In 1969, the Institut Neurològic Municipal was built within the hospital premises. This new building, with ten floors built horizontally, benefited from the general services of the hospital and was an icon within the health park as a whole. It was during these years that it became a reference in cases of tetanus and gangrene due to the availability of a single-seater hyperbaric chamber and the first intensive care unit in Spain. In 1971 there was an outbreak of cholera and the Hospital was chosen to receive all the sick and suspected cases, not only from the city, but from all over the country.

 

1992, Olympic Hospital

After the death of the dictator, Barcelona and the whole of Spain opened a new chapter in its history. The hospital, of course, took part in this transformation.

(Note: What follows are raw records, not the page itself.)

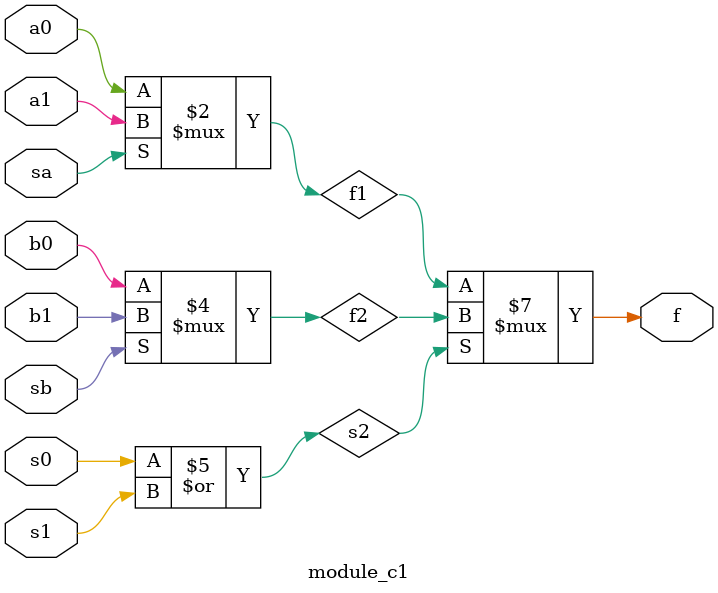
<source format=v>
`timescale 1 ns / 1 ns
module module_c1(a0, a1, sa, b0, b1, sb, s0, s1, f);
    input a0, a1, sa, b0, b1, sb, s0, s1;
    output f;

    wire f1, f2, s2;

    assign f1 = ~sa ? a0 : a1;
    assign f2 = ~sb ? b0 : b1;
    assign s2 = s0 | s1;

    assign f = ~s2 ? f1 : f2;
endmodule
</source>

In 1986 the International Olympic Committee decided that Barcelona should host the 1992 Olympic Games and the Hospital del Mar was chosen as the Olympic Hospital. The relationship with the city remained very close. A new challenge of change in which a large part of its facilities were renovated. During the days of sports competitions of the Olympic Games and the Paralympic Games, and under the coordination of Dr. Pedro Benito, the Hospital took charge of attending to the Olympic Family, the management of the Anti-Doping Laboratory and the sex tests.

 

Today

Over the last few decades, the Hospital has established itself as one of the leaders in healthcare, teaching and research knowledge in the Catalan capital, integrated within the Hospital del Mar.